■ **Texto de lectura**
/---

Hay directores inclasificables y hay cine maldito. Y, rizando el rizo, hay directores inclasificables especializados en cine maldito. Un ejemplo paradigmático es Terry Gilliam. El nombre de este director y actor de cine británico nacido en Estados Unidos, viene asociado en sus inicios al icónico grupo británico humorístico Monty Python del que formó parte en la década de los 60 y 70, junto con otros cinco compañeros (Graham Chapman, John Cleese, Eric Idle, Terry Jones y Michael Palin). 

A Terry Gilliam le gusta sentirse un extraño en tierra extraña, y también hace sentir extraños a los espectadores. Su cine puede resultar incomprensible, indigesto, tanto por la forma (por su excesiva orfebrería visual) como por el fondo (su cine transita entre el pesimismo antropológico y el optimismo vital, no fácil de encajar). No es de extrañar que su cine sea calificado de maldito, con más detractores que seguidores. Y así lo demuestra su filmografía, que oscila entre sus obras de culto (Brasil, Las aventuras del barón Münchausen, El rey pescador o Doce monos) o productos inclasificables, entre lo encantador y lo grotesco (Miedo y asco en Las Vegas, Los hermanos Grimm, Tideland o The Imaginarium of Doctor Parnassus). 

Y hoy recordamos su cine a través de su película del año 2005, Tideland, adaptación cinematográfica del libro de Mitch Cullin con título homónimo y en el que se hace una revisión postmoderna del clásico de Lewis Carroll, "Alicia en el país de las Maravillas". Pero aquí la protagonista es una niña de 9 años, por nombre Jeliza-Rose, hija de drogodependientes, y quien sobrevive a la muerte por sobredosis de ambos progenitores con una mezcla de cruda realidad y alucinante imaginación. Sueño y fantasía de nuestra Jeliza-Rose en el País de los Horrores bajo el prisma de Terry Gilliam. Abróchense los cinturones…a una película inclasificable, pero con una carga de dureza extrema. Pero no es para menos, pues así de cruda y dura es la vida de esta hija que es criada alrededor de la droga y sus consecuencias

Porque Jeliza-Rose (increíble Jodelle Ferland, sobre quien gira toda la película) nos da un paseo por la vida de una familia totalmente peculiar, para demostrarnos la cruda y dura realidad del mundo de las drogas, los excesos sobre los afectados y el abandono – cuando no la falta de amor - hacia el entorno familiar y sus hijos. Y ella nos hace protagonistas de su cuento, en el que crea un mundo paralelo al de la realidad, que la permite vivir al margen de las continuas desgracias con las que convive y que la desvinculan de sus labores hogareñas, entre ellas la de preparar la inyección de heroína que todos los días le reclama su propio padre, ex guitarrista de rockabilly. Y por ello la madre yonki le dice al inicio: “No puedo arreglármela sin ti”. Y cuando la madre fallece ante sus ojos, el padre le comenta,: “La metadona acabó con ella. Debió seguir con el caballo”. Y cuando esto ocurre, padre (Jeff Bridges) e hija huyen de Los Ángeles al campo tejano, a la casa abandonada de la abuela, fallecida hace años.

\---

■ **Tus instrucciones**
Copia de nuevo el pasaje del texto sobre el cine de Terry Gilliam que comienza en "Hay directores inclasificables y" y termina en "y Michael Palin).", cambiando "británico" por "inglés".

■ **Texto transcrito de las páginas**

/---

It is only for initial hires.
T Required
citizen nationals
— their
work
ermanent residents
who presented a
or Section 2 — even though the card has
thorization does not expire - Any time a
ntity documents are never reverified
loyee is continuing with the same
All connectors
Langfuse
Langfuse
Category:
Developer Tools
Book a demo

\---

■ **Respuesta de la tarea**
Hay directores inclasificables y hay cine maldito. Y, rizando el rizo, hay directores inclasificables especializados en cine maldito. Un ejemplo paradigmático es Terry Gilliam. El nombre de este director y actor de cine inglés nacido en Estados Unidos, viene asociado en sus inicios al icónico grupo inglés humorístico Monty Python del que formó parte en la década de los 60 y 70, junto con otros cinco compañeros (Graham Chapman, John Cleese, Eric Idle, Terry Jones y Michael Palin).